Link not working anymore

In 6.5: "Cale Gibbard’s article on how to use monad transformers" gives a 404. Is it still available somewhere?

The use of the ~> type operator will break with GHC 7.6

In GHC 7.6.1 (Release Candidate 1), the TypeOperators extension has changed, so this will no longer work (in §12 Category):

class Category (~>) where
  id  :: a ~> a
  (.) :: (b ~> c) -> (a ~> b) -> (a ~> c)

More precisely, all type operators are now constructors, rather than variables. Put another way: the parser treats type operators as "capitalized".

See the discussion on the mailing list and on Reddit.

Functor laws

Is there an error in exercise 1 in section 3.3?
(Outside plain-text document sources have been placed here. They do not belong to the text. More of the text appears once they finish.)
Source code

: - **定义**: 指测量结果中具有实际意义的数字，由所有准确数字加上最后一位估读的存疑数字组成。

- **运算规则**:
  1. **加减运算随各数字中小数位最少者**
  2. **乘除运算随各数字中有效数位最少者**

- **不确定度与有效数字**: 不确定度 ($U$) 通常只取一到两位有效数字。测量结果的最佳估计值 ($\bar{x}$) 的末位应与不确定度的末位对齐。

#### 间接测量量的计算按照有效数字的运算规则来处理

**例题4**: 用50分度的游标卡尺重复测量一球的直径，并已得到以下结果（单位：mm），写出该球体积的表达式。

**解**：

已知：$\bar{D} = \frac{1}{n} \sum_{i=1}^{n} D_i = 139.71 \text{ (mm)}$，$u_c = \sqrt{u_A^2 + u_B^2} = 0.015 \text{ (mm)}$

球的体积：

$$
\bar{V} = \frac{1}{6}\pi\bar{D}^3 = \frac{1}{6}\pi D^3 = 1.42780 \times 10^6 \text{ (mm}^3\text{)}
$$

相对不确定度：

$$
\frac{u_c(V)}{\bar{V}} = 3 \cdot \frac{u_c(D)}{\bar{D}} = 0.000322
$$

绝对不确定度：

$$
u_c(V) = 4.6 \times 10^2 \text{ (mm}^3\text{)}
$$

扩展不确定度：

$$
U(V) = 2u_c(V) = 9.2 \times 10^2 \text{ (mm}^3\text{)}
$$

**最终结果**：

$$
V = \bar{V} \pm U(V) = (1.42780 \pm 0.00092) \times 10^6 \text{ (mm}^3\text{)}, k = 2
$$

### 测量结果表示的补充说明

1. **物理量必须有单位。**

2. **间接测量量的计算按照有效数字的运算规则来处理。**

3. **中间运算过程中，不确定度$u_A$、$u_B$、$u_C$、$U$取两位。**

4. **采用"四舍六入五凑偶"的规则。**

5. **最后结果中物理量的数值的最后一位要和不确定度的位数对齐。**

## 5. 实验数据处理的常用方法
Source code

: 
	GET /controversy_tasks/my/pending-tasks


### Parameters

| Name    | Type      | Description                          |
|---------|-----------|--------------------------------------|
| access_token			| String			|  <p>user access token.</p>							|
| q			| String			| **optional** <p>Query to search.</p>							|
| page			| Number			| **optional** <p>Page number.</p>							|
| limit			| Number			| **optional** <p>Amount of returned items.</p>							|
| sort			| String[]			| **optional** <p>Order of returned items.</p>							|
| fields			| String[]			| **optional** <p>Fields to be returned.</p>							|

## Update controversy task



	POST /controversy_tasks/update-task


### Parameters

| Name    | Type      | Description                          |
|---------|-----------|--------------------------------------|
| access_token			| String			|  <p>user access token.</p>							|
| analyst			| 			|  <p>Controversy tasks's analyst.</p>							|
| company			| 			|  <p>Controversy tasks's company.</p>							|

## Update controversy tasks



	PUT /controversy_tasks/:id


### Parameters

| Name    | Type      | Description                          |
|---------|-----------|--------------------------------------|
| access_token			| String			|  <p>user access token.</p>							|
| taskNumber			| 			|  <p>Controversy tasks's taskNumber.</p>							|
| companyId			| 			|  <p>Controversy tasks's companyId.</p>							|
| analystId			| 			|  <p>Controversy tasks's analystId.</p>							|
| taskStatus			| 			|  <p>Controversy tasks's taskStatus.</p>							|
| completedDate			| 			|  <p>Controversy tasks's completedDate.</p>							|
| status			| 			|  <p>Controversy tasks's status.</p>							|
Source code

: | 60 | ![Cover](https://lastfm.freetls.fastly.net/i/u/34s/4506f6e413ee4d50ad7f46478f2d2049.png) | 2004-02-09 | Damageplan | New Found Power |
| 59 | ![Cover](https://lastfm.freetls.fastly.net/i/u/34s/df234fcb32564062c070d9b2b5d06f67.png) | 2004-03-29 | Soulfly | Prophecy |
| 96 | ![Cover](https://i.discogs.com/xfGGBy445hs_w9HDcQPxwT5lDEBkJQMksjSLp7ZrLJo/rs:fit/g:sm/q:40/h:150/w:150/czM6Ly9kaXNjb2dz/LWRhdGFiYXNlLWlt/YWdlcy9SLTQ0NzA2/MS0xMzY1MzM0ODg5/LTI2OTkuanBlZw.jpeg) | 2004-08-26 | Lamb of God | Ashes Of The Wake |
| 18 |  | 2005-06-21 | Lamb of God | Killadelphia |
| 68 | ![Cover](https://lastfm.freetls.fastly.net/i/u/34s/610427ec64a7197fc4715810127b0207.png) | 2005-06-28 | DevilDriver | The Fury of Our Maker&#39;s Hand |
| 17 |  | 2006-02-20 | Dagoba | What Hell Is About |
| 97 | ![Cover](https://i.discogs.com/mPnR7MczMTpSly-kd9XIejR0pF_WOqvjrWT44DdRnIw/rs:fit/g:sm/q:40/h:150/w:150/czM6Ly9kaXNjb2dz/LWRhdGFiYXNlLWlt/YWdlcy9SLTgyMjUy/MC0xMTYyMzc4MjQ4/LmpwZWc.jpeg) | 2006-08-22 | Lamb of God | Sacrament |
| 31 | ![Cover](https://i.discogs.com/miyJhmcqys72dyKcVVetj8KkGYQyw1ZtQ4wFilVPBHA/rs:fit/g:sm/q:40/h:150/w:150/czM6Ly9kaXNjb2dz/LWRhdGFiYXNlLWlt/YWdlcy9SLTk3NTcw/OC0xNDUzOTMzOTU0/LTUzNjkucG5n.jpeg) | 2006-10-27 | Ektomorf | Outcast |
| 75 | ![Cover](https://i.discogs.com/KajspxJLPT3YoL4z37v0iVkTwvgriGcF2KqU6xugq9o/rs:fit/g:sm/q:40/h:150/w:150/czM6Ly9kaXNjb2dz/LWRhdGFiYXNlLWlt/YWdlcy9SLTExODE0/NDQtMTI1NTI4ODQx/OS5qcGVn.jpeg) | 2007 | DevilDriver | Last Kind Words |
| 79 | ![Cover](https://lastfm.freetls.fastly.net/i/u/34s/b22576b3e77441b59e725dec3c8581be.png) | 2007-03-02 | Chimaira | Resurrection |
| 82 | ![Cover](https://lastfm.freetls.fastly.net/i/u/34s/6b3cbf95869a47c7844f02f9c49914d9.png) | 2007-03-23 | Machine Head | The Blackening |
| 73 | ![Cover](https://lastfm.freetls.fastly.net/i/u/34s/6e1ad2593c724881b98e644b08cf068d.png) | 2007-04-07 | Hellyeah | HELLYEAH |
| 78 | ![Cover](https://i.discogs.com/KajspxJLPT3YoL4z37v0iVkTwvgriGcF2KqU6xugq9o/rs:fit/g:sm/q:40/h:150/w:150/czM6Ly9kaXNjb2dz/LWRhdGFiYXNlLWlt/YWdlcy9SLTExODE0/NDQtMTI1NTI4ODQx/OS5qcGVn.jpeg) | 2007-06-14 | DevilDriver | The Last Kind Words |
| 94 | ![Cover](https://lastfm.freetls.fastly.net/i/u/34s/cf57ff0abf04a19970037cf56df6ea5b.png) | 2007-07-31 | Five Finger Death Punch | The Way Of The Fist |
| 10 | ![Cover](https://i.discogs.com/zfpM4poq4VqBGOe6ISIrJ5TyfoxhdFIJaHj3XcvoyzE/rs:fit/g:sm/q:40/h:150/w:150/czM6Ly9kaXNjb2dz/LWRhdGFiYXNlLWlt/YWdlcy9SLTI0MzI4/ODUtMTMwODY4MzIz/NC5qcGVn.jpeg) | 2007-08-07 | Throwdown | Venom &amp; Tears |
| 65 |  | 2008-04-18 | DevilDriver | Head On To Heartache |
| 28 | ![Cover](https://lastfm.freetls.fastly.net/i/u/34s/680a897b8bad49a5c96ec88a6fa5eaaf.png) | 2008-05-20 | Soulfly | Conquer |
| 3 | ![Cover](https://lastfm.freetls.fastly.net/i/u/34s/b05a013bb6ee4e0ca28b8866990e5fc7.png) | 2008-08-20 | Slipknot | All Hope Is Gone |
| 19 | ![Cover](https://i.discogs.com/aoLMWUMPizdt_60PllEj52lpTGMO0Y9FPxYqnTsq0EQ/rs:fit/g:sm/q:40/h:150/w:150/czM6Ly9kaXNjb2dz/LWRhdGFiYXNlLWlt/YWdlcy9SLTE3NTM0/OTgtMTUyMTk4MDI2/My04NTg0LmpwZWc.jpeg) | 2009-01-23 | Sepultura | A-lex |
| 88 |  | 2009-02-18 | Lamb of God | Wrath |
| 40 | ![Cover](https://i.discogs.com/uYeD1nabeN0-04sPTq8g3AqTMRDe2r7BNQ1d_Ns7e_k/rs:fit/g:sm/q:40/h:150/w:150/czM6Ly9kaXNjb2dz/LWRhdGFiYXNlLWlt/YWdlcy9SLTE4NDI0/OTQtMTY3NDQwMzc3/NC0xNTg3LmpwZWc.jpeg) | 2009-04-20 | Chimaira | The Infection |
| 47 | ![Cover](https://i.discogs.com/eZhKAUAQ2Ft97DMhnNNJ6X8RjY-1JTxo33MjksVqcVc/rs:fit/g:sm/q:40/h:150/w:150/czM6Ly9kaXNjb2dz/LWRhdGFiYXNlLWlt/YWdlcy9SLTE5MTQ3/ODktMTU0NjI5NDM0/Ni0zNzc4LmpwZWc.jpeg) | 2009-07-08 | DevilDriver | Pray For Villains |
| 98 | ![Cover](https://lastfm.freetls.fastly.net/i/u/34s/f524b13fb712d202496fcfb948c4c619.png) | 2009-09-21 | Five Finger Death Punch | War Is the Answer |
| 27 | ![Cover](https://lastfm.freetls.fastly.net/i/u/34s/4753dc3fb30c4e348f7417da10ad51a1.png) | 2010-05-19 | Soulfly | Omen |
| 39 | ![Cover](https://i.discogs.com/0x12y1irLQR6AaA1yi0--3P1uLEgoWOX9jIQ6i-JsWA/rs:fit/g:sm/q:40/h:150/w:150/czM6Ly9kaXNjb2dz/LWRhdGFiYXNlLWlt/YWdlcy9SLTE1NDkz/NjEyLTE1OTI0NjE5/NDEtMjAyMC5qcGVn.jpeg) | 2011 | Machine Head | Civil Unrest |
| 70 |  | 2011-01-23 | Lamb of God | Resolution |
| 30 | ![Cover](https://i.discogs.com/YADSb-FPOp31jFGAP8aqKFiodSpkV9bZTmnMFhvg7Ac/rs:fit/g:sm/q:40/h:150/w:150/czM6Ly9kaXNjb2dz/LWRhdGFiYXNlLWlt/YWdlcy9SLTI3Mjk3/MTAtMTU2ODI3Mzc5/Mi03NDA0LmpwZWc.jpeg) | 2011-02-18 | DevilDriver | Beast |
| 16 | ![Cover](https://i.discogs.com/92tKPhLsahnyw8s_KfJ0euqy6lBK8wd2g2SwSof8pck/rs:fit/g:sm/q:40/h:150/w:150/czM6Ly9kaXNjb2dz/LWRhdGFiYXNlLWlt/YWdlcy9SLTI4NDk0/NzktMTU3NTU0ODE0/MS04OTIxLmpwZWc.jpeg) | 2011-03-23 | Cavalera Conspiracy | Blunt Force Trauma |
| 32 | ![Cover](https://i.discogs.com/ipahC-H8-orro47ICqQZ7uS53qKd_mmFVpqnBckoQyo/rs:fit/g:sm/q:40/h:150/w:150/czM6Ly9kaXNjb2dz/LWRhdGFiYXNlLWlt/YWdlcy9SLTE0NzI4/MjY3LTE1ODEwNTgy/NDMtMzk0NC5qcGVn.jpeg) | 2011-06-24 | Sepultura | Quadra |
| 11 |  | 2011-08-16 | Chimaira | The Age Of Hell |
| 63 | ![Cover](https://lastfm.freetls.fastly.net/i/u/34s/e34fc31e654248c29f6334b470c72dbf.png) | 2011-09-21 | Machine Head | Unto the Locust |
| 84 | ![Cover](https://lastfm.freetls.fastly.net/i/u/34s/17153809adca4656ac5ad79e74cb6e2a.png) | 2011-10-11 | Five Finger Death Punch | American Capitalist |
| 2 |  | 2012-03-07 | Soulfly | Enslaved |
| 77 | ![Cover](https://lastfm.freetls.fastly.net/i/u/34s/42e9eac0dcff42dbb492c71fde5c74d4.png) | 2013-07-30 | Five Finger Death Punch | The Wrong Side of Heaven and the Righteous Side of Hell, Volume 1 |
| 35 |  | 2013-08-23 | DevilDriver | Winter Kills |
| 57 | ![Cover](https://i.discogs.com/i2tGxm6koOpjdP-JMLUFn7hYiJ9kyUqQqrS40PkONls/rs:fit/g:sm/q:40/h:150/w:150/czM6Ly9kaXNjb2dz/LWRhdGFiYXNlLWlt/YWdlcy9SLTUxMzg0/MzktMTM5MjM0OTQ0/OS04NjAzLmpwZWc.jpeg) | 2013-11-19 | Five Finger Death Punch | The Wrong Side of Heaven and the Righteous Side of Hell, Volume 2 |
"Although it is not possible for a Functor instance to satisfy the first Functor law but not the second, the reverse is possible. Give an example of a (bogus) Functor instance which satisfies the second law but not the first."

I think it is the other way around, i.e. can satisfy the first (fmap id = id) without satisfying the second. See e.g. https://stackoverflow.com/a/8323243 -- Arno (talk) 21:30, 12 August 2014 (UTC)

It is certainly not the other way around; read the other comments in that thread. However, that comment does show that it is not technically true that the first law implies the second, IF we consider seq/undefined. I had not realized this before. I updated the discussion of the functor laws with some additional links and a clarifying note.